My Mom and Dad love each other in the truest sense of the word. They are completely devoted to each other and I believe that the successful marriages my brother and two sisters have found for themselves are, at least in part, influenced by the example set by my parents.

I’d like to tell you about a few things my Dad enjoyed in his life. I think he was happiest raking leaves and trimming the dahlias in the yard. He always took great care of our garden and lined each individual area with flowers. My Mom always said our backyard looked like a park.

He enjoyed his miniature trains. He would set them up every year at Christmas time, complete with a miniature town for the trains to run through. Later, with his passion for electronics, he dismantled a Commodore Vic-20 computer and used the processor inside to automate those little trains.

In fact, we kids all remember Herbie, a little robot my Dad built when we were young. He did it for fun. That’s what he called fun. I think it’s when building your own robot is “fun” that you realize you’re dealing with someone special.

And of course, my Dad loved the stars. One of the things my grandfather was most impressed with was that my Dad ground his own mirrors for a telescope he built himself while in high school. In our family, August 6th was always an important day because that’s the peak of the annual meteor shower and we would lie out in the grass on those warm summer nights waiting to see shooting stars.

My Dad loved Star Trek and James Bond movies. All those electronic gadgets, combined with his knowledge of physics and astronomy was an irresistible combination for him and we all knew, as kids, that we could stay up late when 007 was on TV.

And as a graduate of Notre Dame, my Dad was a big Joe Montana fan and I grew up watching American NFL Football on Sunday afternoons. We would sit in the TV room and watch the San Francisco 49ers with a bowl of peanuts and a Coors Light. We would say almost nothing for 3 hours. Those are some of my best memories.

Perhaps most of all, my Dad’s sense of humor lasted until his last days. Despite incredibly difficult circumstances, my Dad always had something clever to say. Even near the end when it was difficult for my Dad to speak, I would struggle to understand his words only to realize he was trying to tell a joke.

In so many ways, my Dad was an incredible man. And now, he is no longer with us. But I assure you he’s gone only in body.

I look at my oldest sister, Annette, and I see his modest and unassuming demeanor. Annette and her husband, Clement, are doing extremely well and are building a beautiful family together, but Annette never shows off. That’s my Dad’s humble confidence shining through.

I look at my second sister, Denise, and I see his methodical and pragmatic approach in life. Denise sets her sights on a target and always follows through.

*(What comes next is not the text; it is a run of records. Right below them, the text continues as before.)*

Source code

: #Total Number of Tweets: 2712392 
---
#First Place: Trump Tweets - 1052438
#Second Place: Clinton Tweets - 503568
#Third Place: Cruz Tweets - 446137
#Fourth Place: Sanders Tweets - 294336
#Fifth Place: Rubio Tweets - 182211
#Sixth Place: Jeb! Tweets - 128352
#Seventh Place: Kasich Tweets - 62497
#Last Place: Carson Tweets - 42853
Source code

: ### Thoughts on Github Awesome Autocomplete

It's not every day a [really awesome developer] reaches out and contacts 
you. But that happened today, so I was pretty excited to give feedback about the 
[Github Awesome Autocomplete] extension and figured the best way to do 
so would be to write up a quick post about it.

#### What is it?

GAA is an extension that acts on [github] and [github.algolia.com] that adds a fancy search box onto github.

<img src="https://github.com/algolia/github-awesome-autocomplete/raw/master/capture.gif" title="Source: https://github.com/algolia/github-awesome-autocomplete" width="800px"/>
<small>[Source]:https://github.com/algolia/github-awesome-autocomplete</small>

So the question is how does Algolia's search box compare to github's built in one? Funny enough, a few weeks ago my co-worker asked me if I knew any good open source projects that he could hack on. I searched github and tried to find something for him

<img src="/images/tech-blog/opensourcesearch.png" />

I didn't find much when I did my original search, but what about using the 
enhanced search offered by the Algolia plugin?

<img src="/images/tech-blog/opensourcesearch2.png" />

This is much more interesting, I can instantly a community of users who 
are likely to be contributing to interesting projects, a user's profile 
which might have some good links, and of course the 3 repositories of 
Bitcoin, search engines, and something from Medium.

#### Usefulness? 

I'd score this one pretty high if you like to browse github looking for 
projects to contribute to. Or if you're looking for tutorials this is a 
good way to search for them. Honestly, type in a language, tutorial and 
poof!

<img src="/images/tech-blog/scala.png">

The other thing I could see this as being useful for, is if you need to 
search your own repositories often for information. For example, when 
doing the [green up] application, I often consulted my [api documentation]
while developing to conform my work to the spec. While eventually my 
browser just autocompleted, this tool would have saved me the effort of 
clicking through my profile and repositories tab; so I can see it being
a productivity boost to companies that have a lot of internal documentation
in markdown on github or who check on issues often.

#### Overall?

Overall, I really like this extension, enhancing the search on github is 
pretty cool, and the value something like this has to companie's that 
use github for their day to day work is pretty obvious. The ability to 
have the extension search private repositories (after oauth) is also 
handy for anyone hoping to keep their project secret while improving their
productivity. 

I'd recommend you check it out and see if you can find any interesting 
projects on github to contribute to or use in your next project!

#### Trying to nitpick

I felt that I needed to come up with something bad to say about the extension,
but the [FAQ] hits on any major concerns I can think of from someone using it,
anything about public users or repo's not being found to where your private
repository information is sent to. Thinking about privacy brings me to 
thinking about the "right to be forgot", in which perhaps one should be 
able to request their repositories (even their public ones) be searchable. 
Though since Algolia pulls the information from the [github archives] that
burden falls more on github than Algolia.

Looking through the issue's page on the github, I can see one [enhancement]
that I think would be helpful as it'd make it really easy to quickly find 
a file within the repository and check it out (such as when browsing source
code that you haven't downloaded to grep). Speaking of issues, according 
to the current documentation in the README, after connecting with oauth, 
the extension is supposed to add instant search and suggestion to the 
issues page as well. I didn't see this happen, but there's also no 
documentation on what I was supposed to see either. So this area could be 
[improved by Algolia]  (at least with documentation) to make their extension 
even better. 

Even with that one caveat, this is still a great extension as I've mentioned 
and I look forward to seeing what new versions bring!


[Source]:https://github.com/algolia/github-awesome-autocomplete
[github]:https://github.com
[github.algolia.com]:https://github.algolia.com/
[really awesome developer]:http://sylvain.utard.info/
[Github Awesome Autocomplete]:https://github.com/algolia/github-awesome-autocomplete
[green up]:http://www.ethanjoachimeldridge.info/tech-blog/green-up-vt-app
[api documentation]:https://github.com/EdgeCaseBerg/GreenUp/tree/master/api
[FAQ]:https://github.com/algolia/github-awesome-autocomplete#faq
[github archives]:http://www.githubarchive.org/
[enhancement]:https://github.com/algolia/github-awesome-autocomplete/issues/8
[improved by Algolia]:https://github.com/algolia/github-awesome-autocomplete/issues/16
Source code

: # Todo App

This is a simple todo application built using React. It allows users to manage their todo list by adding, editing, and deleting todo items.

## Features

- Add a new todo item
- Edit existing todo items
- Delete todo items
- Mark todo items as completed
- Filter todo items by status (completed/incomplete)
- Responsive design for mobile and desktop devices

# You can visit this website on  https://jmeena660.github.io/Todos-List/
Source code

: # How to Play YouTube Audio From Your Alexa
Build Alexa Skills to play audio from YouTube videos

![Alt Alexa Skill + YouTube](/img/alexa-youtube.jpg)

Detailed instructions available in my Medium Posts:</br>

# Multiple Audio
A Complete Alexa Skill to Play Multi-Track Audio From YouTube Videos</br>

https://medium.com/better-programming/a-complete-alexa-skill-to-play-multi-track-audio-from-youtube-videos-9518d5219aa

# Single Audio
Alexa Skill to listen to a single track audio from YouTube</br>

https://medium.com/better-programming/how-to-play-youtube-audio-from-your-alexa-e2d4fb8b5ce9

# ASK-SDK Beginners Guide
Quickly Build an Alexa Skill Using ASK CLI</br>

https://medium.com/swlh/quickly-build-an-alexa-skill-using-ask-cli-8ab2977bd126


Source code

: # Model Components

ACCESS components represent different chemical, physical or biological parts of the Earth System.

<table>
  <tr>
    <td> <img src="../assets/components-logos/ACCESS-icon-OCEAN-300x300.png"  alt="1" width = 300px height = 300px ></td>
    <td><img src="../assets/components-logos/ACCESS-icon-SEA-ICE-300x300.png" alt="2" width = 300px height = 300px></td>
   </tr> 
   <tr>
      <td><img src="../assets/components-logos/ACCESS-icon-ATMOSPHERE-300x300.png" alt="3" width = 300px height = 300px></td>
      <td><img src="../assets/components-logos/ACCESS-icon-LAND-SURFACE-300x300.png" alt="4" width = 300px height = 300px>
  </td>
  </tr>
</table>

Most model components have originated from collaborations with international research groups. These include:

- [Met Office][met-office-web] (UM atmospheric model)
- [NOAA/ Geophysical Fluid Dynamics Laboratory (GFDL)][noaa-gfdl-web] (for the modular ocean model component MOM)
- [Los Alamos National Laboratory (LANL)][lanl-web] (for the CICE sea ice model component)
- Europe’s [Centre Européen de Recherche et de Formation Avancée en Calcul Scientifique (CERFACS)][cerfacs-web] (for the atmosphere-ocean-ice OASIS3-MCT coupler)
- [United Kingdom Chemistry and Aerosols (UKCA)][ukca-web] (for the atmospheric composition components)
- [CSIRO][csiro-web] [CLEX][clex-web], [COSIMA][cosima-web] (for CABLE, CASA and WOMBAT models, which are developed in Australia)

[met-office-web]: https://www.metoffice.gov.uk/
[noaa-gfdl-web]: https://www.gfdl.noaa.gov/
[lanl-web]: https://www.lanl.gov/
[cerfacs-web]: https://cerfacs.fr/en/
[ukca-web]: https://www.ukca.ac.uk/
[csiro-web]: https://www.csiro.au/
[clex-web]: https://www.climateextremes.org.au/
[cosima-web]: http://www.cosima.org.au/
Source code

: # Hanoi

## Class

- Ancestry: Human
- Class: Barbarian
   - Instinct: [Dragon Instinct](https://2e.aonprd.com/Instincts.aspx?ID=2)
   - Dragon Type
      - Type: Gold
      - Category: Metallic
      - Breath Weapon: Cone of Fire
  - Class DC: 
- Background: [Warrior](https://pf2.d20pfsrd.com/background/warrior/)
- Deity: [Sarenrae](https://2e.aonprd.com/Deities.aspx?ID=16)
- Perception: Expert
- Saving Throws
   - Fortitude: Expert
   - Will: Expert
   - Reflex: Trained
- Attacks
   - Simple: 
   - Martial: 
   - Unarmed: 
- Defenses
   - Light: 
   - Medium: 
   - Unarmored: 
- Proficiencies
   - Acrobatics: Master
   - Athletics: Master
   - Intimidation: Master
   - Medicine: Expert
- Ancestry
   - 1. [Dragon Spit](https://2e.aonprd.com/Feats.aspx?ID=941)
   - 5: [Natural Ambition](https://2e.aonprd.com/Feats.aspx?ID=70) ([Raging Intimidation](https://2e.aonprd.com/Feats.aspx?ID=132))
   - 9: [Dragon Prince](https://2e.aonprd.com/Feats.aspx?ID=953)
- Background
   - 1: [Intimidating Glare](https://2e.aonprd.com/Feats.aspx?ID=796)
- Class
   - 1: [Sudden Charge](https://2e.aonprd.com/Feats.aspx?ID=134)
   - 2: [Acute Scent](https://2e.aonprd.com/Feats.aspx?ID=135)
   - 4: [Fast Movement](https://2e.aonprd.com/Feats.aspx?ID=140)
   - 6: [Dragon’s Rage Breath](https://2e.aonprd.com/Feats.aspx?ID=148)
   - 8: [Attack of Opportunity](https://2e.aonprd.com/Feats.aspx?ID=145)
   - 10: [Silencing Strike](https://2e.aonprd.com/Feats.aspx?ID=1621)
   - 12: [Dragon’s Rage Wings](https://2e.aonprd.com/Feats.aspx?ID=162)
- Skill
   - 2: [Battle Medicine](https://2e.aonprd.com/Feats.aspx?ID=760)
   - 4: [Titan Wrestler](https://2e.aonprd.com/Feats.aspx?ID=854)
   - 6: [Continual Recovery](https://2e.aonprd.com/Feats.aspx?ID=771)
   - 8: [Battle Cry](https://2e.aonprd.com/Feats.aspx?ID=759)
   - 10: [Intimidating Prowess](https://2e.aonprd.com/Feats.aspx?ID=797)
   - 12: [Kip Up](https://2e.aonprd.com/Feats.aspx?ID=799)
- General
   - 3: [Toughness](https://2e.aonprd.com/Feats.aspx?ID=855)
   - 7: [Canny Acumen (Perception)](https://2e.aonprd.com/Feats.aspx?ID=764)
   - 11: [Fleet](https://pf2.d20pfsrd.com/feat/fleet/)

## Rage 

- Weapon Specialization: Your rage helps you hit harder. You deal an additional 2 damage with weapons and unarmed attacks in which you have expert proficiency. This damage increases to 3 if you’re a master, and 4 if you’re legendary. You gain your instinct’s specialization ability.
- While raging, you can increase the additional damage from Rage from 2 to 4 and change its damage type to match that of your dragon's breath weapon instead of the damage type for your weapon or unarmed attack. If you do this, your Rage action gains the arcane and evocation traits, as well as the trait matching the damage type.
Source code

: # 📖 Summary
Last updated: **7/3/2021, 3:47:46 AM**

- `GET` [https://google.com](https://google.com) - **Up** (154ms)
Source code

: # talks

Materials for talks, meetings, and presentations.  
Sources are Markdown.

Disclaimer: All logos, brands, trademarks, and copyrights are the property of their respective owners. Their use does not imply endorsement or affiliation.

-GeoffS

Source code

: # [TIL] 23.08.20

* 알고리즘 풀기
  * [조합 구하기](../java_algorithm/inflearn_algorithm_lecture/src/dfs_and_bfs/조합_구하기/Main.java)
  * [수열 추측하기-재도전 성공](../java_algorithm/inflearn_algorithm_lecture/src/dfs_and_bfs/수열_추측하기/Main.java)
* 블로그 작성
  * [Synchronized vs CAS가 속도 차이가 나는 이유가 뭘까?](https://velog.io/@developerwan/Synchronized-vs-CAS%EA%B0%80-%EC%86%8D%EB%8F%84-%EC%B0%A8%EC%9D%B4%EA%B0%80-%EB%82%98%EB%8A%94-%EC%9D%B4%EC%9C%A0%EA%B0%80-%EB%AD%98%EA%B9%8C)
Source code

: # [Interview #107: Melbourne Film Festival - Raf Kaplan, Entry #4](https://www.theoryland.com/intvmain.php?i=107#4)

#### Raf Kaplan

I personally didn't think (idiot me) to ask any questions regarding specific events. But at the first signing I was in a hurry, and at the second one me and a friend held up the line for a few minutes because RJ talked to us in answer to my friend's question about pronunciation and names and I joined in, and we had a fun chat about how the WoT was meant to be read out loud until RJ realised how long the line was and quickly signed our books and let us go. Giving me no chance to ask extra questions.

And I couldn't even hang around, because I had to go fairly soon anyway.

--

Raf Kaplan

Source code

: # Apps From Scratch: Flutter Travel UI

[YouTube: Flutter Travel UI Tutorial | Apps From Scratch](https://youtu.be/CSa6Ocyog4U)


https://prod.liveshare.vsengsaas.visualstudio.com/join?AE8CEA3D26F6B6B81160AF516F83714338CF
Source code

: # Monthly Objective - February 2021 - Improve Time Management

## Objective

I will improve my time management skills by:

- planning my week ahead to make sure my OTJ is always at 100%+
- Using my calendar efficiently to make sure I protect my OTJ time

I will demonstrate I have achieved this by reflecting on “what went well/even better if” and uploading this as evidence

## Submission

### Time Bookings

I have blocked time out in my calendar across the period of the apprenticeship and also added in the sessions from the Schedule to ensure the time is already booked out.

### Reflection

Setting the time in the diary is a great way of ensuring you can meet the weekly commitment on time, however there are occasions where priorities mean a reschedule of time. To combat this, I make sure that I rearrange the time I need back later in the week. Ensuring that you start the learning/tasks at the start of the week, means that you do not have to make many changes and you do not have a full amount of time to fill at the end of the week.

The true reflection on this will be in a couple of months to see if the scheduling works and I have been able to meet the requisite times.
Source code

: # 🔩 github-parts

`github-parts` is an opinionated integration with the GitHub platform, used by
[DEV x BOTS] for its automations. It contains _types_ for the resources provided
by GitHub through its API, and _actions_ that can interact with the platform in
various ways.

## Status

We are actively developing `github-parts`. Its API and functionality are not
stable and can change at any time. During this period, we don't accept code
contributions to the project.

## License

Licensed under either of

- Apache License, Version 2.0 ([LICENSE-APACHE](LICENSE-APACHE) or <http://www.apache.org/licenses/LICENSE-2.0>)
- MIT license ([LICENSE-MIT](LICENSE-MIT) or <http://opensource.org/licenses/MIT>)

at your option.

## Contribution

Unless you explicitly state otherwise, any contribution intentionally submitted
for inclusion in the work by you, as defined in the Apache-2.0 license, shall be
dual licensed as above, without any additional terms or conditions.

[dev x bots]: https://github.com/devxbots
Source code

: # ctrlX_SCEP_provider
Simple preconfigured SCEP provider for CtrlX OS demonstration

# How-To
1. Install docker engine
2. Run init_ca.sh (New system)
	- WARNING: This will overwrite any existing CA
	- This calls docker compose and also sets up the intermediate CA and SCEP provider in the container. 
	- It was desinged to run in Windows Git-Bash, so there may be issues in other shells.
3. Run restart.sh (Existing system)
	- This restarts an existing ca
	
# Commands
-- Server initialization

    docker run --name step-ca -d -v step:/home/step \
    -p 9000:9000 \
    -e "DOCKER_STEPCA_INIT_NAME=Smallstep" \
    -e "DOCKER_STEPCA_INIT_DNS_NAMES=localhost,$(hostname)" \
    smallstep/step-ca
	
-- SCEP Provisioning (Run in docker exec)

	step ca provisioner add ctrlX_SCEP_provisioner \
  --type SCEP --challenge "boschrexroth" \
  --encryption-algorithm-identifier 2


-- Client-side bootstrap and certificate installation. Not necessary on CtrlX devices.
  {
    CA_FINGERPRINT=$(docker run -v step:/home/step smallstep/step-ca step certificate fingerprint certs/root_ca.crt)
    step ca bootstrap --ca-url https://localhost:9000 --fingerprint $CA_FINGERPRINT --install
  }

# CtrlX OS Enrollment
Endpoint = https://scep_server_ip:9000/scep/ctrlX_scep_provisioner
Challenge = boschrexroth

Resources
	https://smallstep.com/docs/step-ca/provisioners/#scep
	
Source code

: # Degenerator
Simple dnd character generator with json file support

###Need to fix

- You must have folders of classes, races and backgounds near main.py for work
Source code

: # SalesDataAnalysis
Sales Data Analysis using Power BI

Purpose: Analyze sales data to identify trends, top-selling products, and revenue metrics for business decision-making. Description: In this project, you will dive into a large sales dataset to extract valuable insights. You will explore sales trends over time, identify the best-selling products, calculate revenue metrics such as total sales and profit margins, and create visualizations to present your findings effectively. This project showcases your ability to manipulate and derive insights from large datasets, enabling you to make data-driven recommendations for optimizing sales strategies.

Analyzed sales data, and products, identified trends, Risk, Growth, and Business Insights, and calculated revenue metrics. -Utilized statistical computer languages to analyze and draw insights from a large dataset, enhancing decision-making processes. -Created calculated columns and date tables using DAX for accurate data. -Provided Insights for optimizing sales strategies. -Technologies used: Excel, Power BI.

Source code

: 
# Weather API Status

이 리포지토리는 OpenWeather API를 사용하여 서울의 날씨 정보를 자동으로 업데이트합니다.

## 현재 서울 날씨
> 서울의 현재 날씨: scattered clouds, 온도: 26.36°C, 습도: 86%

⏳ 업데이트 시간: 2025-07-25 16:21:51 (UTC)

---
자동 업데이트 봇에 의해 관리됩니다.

That’s my Dad’s logical and deliberate nature one generation removed.

I look at my brother, Thomas, and I see the complete absence of baseless fears and anxiety. To Tom, all problems are simple problems and he tackles each one without hesitation. My Dad was the exact same way.

And I look at myself and I see my Dad’s stubborn determination to live his own life. Dad, just like you, I am chasing my dream and I promise, Dad, I promise that I’ll create it for myself, just like you did before me.

And there are so many others among us who were inspired by the way he lived his life and his courage as it came to an end, and who now carry his spirit with them.

So my Dad may have passed away earlier this week but I know his legacy will live on. You are a part of us, Dad. You have given us something to live up to. You have set an example of kindness, patience and courage.

Dad, I love you. We all love you. Thank you for being who you are. Thank you for being my Quiet Hero. And thank you for being an amazing Dad.